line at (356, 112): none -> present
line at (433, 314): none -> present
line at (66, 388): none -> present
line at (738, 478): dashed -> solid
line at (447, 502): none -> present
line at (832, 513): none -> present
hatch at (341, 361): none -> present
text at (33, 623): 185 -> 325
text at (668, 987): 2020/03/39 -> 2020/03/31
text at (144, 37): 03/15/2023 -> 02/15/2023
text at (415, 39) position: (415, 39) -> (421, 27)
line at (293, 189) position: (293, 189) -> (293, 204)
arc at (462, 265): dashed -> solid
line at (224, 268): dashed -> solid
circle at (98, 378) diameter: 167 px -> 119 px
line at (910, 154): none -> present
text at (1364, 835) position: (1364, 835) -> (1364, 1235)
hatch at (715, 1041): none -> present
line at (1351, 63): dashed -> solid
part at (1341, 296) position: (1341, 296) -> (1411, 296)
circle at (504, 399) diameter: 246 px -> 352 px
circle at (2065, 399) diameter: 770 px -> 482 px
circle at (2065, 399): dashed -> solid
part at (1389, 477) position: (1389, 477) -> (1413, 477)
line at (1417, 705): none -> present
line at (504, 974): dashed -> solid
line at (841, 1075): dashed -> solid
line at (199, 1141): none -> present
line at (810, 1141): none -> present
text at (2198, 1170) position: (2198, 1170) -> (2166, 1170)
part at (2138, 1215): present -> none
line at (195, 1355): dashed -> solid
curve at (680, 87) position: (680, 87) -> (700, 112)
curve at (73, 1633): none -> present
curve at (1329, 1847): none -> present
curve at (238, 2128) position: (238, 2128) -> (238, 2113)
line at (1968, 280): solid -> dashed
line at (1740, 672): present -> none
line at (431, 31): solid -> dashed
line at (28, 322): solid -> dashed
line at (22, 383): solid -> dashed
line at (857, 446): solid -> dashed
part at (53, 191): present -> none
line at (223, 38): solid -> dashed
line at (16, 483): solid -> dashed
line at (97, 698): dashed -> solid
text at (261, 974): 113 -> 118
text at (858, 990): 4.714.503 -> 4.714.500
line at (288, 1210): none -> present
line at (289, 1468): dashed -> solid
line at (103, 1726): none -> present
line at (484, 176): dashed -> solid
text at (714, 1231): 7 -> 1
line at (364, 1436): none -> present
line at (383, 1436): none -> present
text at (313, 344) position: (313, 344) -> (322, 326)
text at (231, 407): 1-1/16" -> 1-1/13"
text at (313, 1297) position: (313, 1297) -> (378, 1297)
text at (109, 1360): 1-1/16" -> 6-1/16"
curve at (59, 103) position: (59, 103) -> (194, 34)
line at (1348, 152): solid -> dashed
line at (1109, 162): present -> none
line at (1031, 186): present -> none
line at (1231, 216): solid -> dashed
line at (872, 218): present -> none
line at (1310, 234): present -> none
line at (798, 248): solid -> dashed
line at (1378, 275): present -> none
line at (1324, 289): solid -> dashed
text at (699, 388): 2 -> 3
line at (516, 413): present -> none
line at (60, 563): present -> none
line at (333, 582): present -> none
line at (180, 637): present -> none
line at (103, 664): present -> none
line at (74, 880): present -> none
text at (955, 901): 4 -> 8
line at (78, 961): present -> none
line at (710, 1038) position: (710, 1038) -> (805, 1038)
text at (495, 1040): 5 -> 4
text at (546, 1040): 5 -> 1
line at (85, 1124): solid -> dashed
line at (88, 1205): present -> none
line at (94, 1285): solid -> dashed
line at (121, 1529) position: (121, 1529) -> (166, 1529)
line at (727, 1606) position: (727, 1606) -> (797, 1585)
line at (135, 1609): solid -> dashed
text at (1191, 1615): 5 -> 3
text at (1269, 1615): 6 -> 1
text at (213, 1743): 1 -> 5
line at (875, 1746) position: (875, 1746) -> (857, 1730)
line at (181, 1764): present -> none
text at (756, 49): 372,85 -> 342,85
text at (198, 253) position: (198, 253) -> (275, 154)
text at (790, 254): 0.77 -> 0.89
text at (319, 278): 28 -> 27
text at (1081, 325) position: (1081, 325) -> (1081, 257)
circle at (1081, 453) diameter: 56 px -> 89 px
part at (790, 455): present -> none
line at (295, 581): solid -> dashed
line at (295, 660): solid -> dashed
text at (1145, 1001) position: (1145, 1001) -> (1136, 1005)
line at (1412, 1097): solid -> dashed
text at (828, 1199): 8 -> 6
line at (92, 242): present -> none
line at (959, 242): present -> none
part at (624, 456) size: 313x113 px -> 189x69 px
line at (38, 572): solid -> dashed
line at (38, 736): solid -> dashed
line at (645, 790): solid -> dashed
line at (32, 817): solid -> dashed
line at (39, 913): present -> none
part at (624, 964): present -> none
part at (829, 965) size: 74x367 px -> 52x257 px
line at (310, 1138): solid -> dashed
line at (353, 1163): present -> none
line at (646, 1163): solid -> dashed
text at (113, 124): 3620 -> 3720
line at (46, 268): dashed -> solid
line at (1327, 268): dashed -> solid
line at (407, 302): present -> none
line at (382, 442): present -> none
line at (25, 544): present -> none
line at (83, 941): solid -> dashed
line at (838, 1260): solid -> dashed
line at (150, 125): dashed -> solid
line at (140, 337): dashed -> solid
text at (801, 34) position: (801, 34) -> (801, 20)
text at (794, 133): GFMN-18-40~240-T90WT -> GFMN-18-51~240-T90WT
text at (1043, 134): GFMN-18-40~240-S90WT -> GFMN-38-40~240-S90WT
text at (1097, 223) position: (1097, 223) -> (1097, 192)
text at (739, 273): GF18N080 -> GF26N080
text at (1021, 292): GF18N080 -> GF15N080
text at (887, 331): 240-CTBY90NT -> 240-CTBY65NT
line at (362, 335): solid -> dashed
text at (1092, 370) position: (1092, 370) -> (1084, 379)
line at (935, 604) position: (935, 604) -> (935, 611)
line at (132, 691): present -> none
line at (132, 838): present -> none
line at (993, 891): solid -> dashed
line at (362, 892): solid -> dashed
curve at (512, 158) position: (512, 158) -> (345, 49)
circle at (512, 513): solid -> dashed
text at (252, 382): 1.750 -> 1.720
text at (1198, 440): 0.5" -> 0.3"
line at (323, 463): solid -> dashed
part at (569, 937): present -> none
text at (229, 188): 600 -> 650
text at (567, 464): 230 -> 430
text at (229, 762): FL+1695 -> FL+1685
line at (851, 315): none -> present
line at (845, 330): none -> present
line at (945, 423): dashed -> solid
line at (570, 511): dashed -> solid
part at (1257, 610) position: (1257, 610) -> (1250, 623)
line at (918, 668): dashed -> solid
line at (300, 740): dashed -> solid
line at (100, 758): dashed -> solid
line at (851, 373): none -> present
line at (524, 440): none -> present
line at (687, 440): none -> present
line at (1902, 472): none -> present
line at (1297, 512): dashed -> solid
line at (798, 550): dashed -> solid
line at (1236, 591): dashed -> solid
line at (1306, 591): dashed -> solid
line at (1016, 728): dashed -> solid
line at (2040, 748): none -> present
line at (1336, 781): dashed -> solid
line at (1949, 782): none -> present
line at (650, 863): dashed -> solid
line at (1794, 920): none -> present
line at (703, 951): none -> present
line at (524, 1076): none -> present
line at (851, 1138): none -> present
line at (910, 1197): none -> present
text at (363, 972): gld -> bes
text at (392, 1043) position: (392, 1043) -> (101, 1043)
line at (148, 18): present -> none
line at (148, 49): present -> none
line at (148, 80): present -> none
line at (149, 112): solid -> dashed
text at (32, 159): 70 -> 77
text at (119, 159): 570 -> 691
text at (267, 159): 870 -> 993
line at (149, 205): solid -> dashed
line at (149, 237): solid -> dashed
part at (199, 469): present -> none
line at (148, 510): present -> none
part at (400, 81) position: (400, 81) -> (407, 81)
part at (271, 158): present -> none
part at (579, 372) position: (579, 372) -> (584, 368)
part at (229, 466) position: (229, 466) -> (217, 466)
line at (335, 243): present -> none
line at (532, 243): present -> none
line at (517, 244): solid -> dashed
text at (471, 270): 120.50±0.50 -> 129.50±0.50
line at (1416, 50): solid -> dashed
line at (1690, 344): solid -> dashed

= = =

◆ Exercise aim: Copy out the items word for word, from the very first line down to and including the line that contains "text at (313, 1297)".

◆ Response:
line at (356, 112): none -> present
line at (433, 314): none -> present
line at (66, 388): none -> present
line at (738, 478): dashed -> solid
line at (447, 502): none -> present
line at (832, 513): none -> present
hatch at (341, 361): none -> present
text at (33, 623): 185 -> 325
text at (668, 987): 2020/03/39 -> 2020/03/31
text at (144, 37): 03/15/2023 -> 02/15/2023
text at (415, 39) position: (415, 39) -> (421, 27)
line at (293, 189) position: (293, 189) -> (293, 204)
arc at (462, 265): dashed -> solid
line at (224, 268): dashed -> solid
circle at (98, 378) diameter: 167 px -> 119 px
line at (910, 154): none -> present
text at (1364, 835) position: (1364, 835) -> (1364, 1235)
hatch at (715, 1041): none -> present
line at (1351, 63): dashed -> solid
part at (1341, 296) position: (1341, 296) -> (1411, 296)
circle at (504, 399) diameter: 246 px -> 352 px
circle at (2065, 399) diameter: 770 px -> 482 px
circle at (2065, 399): dashed -> solid
part at (1389, 477) position: (1389, 477) -> (1413, 477)
line at (1417, 705): none -> present
line at (504, 974): dashed -> solid
line at (841, 1075): dashed -> solid
line at (199, 1141): none -> present
line at (810, 1141): none -> present
text at (2198, 1170) position: (2198, 1170) -> (2166, 1170)
part at (2138, 1215): present -> none
line at (195, 1355): dashed -> solid
curve at (680, 87) position: (680, 87) -> (700, 112)
curve at (73, 1633): none -> present
curve at (1329, 1847): none -> present
curve at (238, 2128) position: (238, 2128) -> (238, 2113)
line at (1968, 280): solid -> dashed
line at (1740, 672): present -> none
line at (431, 31): solid -> dashed
line at (28, 322): solid -> dashed
line at (22, 383): solid -> dashed
line at (857, 446): solid -> dashed
part at (53, 191): present -> none
line at (223, 38): solid -> dashed
line at (16, 483): solid -> dashed
line at (97, 698): dashed -> solid
text at (261, 974): 113 -> 118
text at (858, 990): 4.714.503 -> 4.714.500
line at (288, 1210): none -> present
line at (289, 1468): dashed -> solid
line at (103, 1726): none -> present
line at (484, 176): dashed -> solid
text at (714, 1231): 7 -> 1
line at (364, 1436): none -> present
line at (383, 1436): none -> present
text at (313, 344) position: (313, 344) -> (322, 326)
text at (231, 407): 1-1/16" -> 1-1/13"
text at (313, 1297) position: (313, 1297) -> (378, 1297)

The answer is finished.